Lower margins, crude imports

IOC's gross refining margin for the fiscal year ended March 31 fell 60.2% year on year to $4.80/b, company officials said, reflecting lower returns from cracks in Asia's third-largest economy. It had posted a GRM of $12.05/b in the previous fiscal year.

Refinery throughput at nine stand-alone refineries fell 2.4% year on year to 71.56 million mt in 2024-25 (April-March). In 2024-25, IOC's domestic sales rose 3.3% year on year to 95.38 million mt, while exports fell 6.1% on the year to 4.92 million mt in 2024-25.

The company's nine stand-alone refineries have a capacity of 70.25 million mt/year, accounting for 27.36% of India's total refinery capacity.
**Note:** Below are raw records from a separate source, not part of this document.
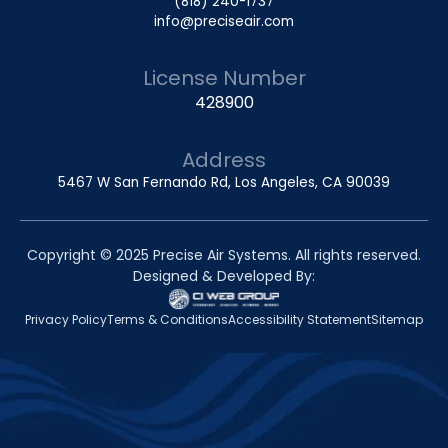
(818) 240-1737
info@preciseair.com
License Number
428900
Address
5467 W San Fernando Rd, Los Angeles, CA 90039
Copyright © 2025 Precise Air Systems. All rights reserved.
Designed & Developed By:
Privacy Policy
Terms & Conditions
Accessibility Statement
Sitemap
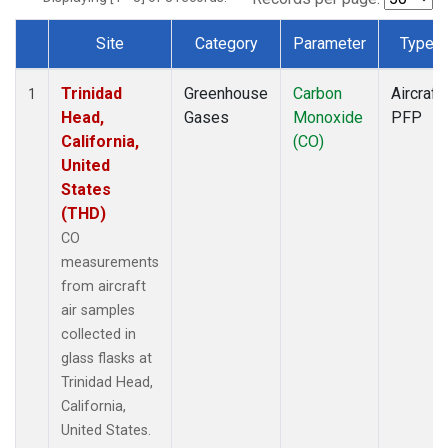
Site
Category
Parameter
Type
Dataset Number
Trinidad
Greenhouse
Carbon
Aircraft
1
Head,
Gases
Monoxide
PFP
California,
(CO)
United
States
(THD)
CO
measurements
from aircraft
air samples
collected in
glass flasks at
Trinidad Head,
California,
United States.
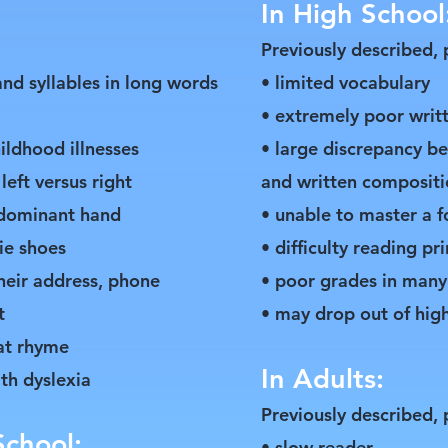
In High School
Previously described, 
nd syllables in long words
• limited vocabulary
• extremely poor writ
hildhood illnesses
• large discrepancy be
left versus right
and written compositi
a dominant hand
• unable to master a 
tie shoes
• difficulty reading pr
heir address, phone
• poor grades in many
t
• may drop out of hig
hat rhyme
In Adults:
ith dyslexia
Previously described, 
School:
• slow reader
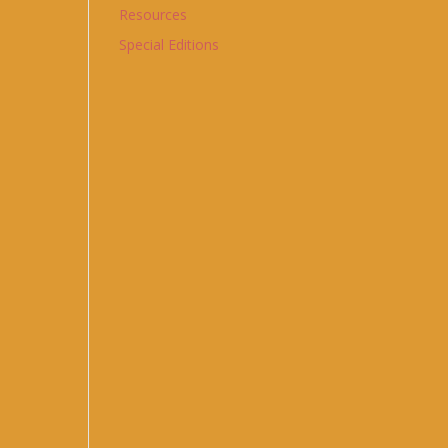
Resources
Special Editions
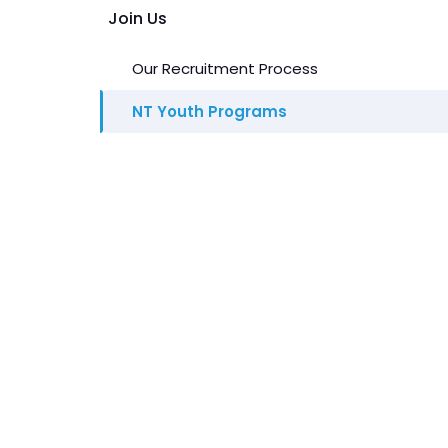
Join Us
Our Recruitment Process
NT Youth Programs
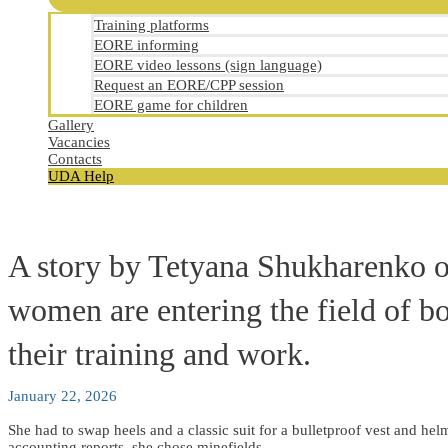
Training platforms
EORE informing
EORE video lessons (sign language)
Request an EORE/CPP session
EORE game for children
Gallery
Vacancies
Contacts
UDA Help
A story by Tetyana Shukharenko 
women are entering the field of bo
their training and work.
January 22, 2026
She had to swap heels and a classic suit for a bulletproof vest and helm
accounting reports, she chose minefields.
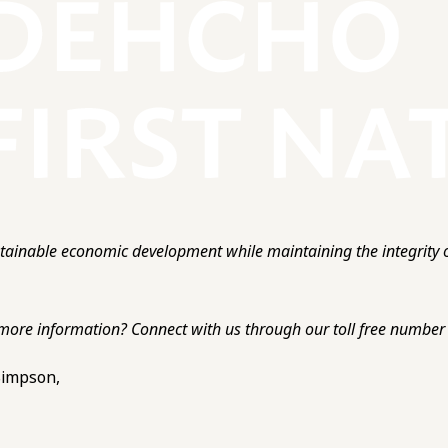
ainable economic development while maintaining the integrity o
more information? Connect with us through our toll free number o
 Simpson,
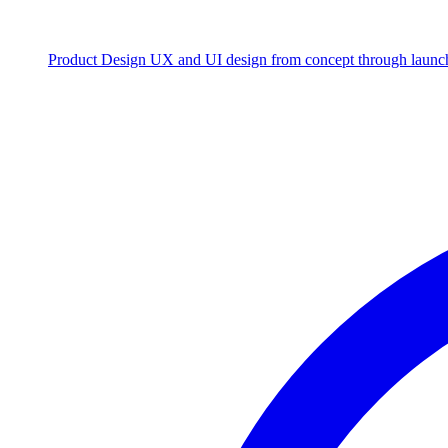
Product Design
UX and UI design from concept through launc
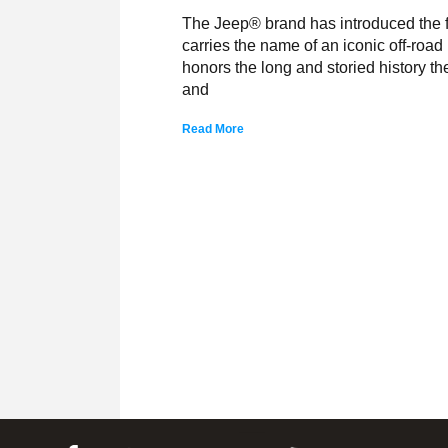
The Jeep® brand has introduced the fi
carries the name of an iconic off-roa
honors the long and storied history t
and
Read More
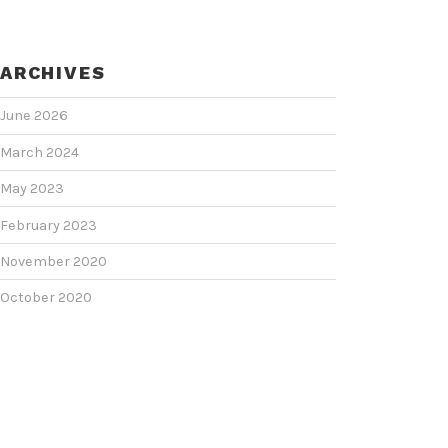
ARCHIVES
June 2026
March 2024
May 2023
February 2023
November 2020
October 2020
June 2020
June 2018
February 2018
January 2018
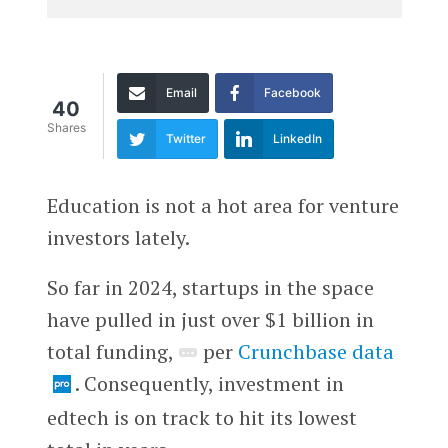
Email
Facebook
40
Shares
Twitter
LinkedIn
Education is not a hot area for venture
investors lately.
So far in 2024, startups in the space
have pulled in just over $1 billion in
total funding,
per
Crunchbase data
. Consequently, investment in
edtech is on track to hit its lowest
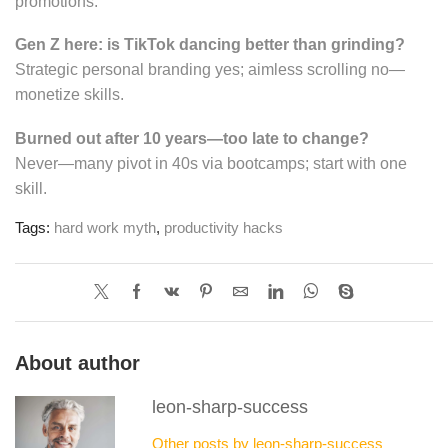
promotions.
Gen Z here: is TikTok dancing better than grinding?
Strategic personal branding yes; aimless scrolling no—
monetize skills.
Burned out after 10 years—too late to change?
Never—many pivot in 40s via bootcamps; start with one
skill.
Tags:
hard work myth
,
productivity hacks
About author
leon-sharp-success
Other posts by leon-sharp-success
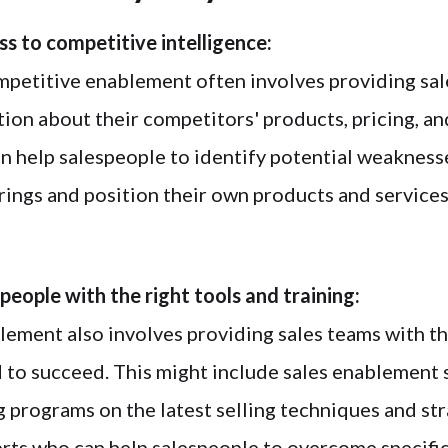
ss to competitive intelligence:
petitive enablement often involves providing sal
tion about their competitors' products, pricing, a
an help salespeople to identify potential weaknesse
rings and position their own products and services
people with the right tools and training:
ement also involves providing sales teams with th
d to succeed. This might include sales enablement
g programs on the latest selling techniques and str
rts who can help salespeople to overcome specific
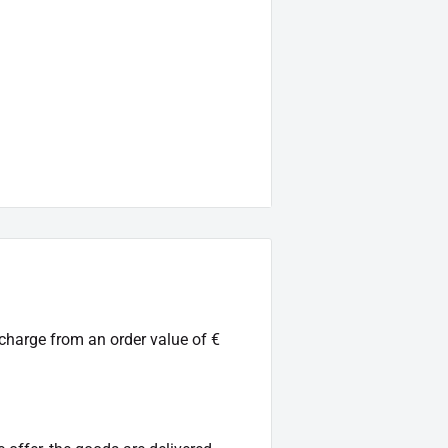
 charge from an order value of €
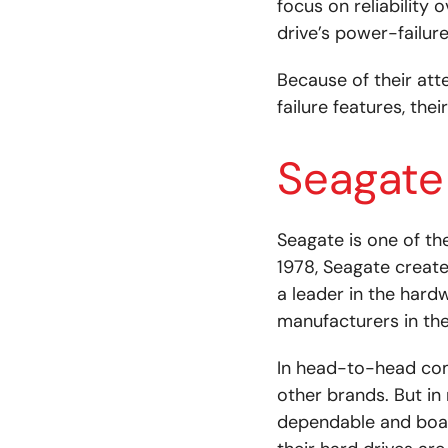
focus on reliability 
drive’s power-failur
Because of their att
failure features, the
Seagate
Seagate is one of t
1978, Seagate create
a leader in the hard
manufacturers in the
In head-to-head com
other brands. But in
dependable and boas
The refiner's product portfolio includes gasoline, diesel, naphtha, jet fuel, petrochemicals and lubricants.

In the fourth quarter, IOC posted a 1.5% rise in refinery throughput to 18.55 million mt while its domestic sales rose 3.6% year on year to 24.6 million mt and exports fell 13% on the year to 1.34 million mt.

Commenting on the crude oil import outlook following recent US sanctions and the emerging tariff scenario, Sahney said the company was treading cautiously before signing term deals for Russian crude.

"We are not in any active negotiations for any deal. But we are open to it. We are waiting and watching because every day things are changing. In these topsy-turvy conditions, I don't think it is prudent to go for a term deal with a new player," he said.